La santé publique ne se résume pas à la gestion des pandémies. Un autre contenu de Radio-Canada rappelle son articulation avec l’éducation, la petite enfance, les organismes communautaires et les politiques urbaines. Cette approche élargit utilement le périmètre, mais elle rend l’évaluation plus complexe: les interventions sont multisectorielles, les effets différés et les responsabilités dispersées.

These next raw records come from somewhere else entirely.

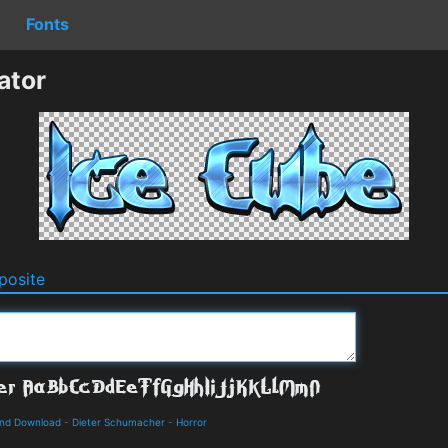
Fonts
ator
osite
and Download
-
Dieter Schumacher
-
Horror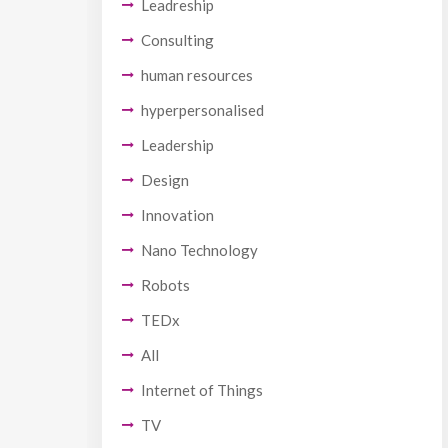
Leadreship
Consulting
human resources
hyperpersonalised
Leadership
Design
Innovation
Nano Technology
Robots
TEDx
All
Internet of Things
TV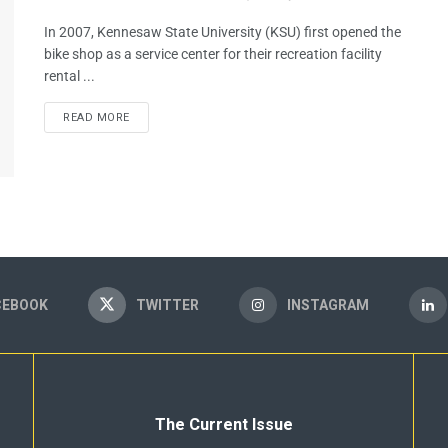
In 2007, Kennesaw State University (KSU) first opened the
bike shop as a service center for their recreation facility
rental ...
READ MORE
CEBOOK
TWITTER
INSTAGRAM
The Current Issue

Ce que les établissements doivent surveiller
Le professeur Smadja propose également la création d’un statut de fondation hospitalo-universitaire publique. L’objectif annoncé serait de permettre aux CHU de mobiliser des ressources complémentaires pour la recherche, l’innovation et la transformation numérique, tout en maintenant leur mission de service public. Il insiste aussi sur un rapprochement entre les décisions et les réalités du terrain.
L’enjeu opérationnel est clair: une réforme de financement ne vaut que par ses garde-fous. Il faudra vérifier l’origine des ressources, leur fléchage, les critères d’allocation et la gouvernance. Le financement complémentaire ne doit pas devenir un substitut silencieux au financement socle, ni déplacer les priorités vers les projets les plus visibles au détriment des besoins de soins.
La présentation nationale de l’ouvrage est prévue à Sens, lors de la troisième Université d’été du Laboratoire de la République. Le professeur Smadja y animera, le vendredi 28 août de 14 h à 15 h 45, une table ronde sur la refondation de la santé publique, avec notamment Xavier Bertrand et Frédéric Valletoux.
Verdict: proposition pertinente comme agenda de débat, insuffisamment documentée pour guider seule une décision clinique, budgétaire ou organisationnelle.